> [WORK REQUIRED] The full set of entries below must be returned exactly as shown.

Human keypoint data
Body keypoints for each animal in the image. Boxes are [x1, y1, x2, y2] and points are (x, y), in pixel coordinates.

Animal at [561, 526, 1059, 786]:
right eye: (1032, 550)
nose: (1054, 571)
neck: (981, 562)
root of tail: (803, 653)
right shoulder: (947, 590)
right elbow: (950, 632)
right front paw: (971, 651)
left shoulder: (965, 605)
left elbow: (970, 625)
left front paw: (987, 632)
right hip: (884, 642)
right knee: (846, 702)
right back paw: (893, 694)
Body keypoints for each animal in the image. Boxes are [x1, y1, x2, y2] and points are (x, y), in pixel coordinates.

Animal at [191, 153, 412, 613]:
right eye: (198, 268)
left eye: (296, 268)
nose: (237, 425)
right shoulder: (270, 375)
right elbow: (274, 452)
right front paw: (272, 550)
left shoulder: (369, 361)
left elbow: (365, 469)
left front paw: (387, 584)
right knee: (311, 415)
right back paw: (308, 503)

> [ANSWER TO THE EXERCISE]
Body keypoints for each animal in the image. Boxes are [x1, y1, x2, y2] and points are (x, y), in pixel coordinates.

Animal at [561, 526, 1059, 786]:
right eye: (1032, 550)
nose: (1054, 571)
neck: (981, 562)
root of tail: (803, 653)
right shoulder: (947, 590)
right elbow: (950, 632)
right front paw: (971, 651)
left shoulder: (965, 605)
left elbow: (970, 625)
left front paw: (987, 632)
right hip: (884, 642)
right knee: (846, 702)
right back paw: (893, 694)
Body keypoints for each animal in the image. Boxes are [x1, y1, x2, y2] and points are (x, y), in pixel coordinates.

Animal at [191, 153, 412, 613]:
right eye: (198, 268)
left eye: (296, 268)
nose: (237, 425)
right shoulder: (270, 375)
right elbow: (274, 452)
right front paw: (272, 550)
left shoulder: (369, 361)
left elbow: (365, 469)
left front paw: (387, 584)
right knee: (311, 415)
right back paw: (308, 503)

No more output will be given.